John Kroll in “Observations on monetary instruments in pre-coinage Greece” (on the one hand), and David Schaps in “The conceptual prehistory of money and its impact on the Greek economy” (on the other), take opposing views on the exact steps which led to the widespread adoption of coinage by the Greek world in the sixth century. Kroll believes that there was an intermediate phase around the time of Solon, between earlier trading in metal utensils and the later use of coinage, during which weighed silver bullion was used for exchange. Schaps disagrees, contending that the reason coinage was adopted and spread so quickly in Greece was precisely that there was no Greek tradition of using silver bullion for money. In the Near East, by contrast, silver bullion had been in use for centuries, and so coinage was seen there as much less of a novelty (and much less of a need), and so was not taken up with enthusiasm as it was in the Greek world.

In “Analyzing and interpreting the metallurgy of early electrum coins,” Paul Keyser and David Clark review previous work on the composition of ancient electrum coins, cautioning against techniques such as X-ray fluorescence which examine only coin surfaces and do not penetrate to the core of the specimen. They recommend prompt-gamma neutron activation analysis (PGNAA), but are not yet able to report any results with the technique.
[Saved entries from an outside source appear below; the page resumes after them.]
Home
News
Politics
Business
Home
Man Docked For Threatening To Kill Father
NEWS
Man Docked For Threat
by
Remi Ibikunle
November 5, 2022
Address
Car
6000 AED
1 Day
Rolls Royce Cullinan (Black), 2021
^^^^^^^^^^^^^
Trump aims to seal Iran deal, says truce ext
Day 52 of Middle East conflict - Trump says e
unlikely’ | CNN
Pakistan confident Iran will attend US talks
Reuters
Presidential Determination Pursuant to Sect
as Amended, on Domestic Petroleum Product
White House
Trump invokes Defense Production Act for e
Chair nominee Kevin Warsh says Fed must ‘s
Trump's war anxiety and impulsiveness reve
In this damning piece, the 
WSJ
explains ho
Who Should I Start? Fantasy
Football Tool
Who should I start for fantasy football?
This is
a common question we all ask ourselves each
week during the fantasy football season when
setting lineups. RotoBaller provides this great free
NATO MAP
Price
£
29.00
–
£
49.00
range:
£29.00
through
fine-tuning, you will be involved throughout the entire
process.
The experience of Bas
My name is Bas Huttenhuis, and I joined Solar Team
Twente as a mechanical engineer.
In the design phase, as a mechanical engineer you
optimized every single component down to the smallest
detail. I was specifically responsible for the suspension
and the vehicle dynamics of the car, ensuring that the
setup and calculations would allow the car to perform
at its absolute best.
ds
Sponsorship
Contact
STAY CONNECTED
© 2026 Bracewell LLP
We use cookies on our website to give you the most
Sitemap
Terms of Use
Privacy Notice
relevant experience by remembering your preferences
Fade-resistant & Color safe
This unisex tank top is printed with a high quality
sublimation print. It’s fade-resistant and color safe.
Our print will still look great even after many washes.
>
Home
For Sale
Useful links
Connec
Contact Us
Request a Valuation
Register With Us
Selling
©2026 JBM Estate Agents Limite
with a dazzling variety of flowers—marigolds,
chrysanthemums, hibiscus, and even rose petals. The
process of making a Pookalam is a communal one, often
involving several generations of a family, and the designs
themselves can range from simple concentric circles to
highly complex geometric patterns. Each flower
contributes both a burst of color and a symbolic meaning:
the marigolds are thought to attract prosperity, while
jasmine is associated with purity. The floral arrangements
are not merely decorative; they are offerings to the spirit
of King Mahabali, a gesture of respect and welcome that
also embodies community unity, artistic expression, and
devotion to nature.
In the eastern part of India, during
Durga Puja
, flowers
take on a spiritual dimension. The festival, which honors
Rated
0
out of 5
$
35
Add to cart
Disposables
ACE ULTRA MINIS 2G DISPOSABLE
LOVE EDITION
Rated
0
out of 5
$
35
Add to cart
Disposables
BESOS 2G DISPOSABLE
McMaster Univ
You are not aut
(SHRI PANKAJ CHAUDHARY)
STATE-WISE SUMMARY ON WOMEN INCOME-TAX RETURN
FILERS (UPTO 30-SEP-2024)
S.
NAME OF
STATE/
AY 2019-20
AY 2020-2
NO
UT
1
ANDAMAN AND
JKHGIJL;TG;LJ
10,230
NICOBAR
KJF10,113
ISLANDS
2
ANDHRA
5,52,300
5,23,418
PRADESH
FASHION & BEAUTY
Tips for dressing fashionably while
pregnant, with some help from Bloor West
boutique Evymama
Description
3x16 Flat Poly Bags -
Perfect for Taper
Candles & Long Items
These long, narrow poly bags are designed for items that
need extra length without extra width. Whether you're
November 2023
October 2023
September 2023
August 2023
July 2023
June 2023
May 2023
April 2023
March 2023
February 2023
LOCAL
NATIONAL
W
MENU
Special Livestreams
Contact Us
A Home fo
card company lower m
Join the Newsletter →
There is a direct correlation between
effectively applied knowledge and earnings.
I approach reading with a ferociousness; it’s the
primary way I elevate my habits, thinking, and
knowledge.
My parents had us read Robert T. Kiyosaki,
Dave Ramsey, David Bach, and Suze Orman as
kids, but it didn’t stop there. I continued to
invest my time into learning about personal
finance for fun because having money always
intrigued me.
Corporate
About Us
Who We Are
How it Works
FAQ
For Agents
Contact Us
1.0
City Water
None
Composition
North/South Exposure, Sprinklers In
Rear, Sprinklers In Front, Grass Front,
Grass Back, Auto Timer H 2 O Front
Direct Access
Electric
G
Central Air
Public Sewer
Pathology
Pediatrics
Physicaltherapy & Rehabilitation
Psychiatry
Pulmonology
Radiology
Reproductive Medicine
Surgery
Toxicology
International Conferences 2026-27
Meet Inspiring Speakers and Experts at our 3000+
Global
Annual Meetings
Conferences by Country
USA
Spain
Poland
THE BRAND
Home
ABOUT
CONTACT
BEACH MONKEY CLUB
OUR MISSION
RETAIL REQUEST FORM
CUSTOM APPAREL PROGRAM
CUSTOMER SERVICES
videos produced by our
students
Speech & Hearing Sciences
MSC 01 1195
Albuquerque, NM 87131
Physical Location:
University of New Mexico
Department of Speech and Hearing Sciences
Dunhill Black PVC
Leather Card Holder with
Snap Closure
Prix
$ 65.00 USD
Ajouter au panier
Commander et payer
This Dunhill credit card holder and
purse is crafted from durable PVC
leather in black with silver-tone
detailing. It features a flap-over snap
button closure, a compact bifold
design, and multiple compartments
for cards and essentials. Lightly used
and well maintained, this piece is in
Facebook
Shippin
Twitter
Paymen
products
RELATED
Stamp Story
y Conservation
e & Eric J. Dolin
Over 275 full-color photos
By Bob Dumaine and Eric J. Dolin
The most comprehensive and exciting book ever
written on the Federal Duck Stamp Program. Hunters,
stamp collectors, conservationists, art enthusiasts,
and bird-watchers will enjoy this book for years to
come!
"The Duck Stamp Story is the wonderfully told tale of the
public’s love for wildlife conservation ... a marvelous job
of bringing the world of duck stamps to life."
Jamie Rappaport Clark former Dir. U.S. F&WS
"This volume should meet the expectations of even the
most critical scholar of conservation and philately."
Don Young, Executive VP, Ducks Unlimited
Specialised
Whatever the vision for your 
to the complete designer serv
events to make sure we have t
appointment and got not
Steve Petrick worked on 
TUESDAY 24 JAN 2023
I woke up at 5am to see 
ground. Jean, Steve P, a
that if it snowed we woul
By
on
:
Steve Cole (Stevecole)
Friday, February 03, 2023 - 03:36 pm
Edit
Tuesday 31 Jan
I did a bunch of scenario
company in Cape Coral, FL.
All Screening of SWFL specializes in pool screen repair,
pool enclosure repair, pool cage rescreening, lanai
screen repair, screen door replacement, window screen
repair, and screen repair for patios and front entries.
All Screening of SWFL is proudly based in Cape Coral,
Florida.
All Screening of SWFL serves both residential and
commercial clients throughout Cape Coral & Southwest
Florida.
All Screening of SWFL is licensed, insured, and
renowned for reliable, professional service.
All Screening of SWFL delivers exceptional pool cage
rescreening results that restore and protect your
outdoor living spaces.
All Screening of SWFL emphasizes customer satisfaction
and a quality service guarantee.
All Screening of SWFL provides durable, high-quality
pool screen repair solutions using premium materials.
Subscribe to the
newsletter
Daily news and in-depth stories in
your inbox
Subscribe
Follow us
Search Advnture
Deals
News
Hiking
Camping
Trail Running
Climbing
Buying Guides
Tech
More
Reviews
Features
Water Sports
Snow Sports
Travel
Robert Wallace, in “Remarks on the value and standard of early electrum coins,” further supports a position he has taken in earlier writings, that the reason the first coinage in Asia Minor was minted in electrum, an alloy of variable composition, was precisely the need to have a way to standardize the value of the mixed metal in the marketplace.

Like many collections of papers from academic conferences, this volume is uneven in its treatment and style, but it is certainly valuable in bringing together a range of work on the boundary between archaeology, numismatics, and metallurgy. The work of synthesis is largely left to the reader, however, who is likely to come away also with a wish that the one of the standard practices of the sciences—to include a tightly written abstract along with every published paper—would become the standard practice in these fields as well.

Hacksilber to Coinage will appeal to academic specialists in Near Eastern and ancient Greek archaeology and history, students of Classical numismatics and metallurgy, and economic historians. The volume is No. 24 in the series Numismatic Studies of the American Numismatic Society (ISSN 0517404X · ISBN 0897222814).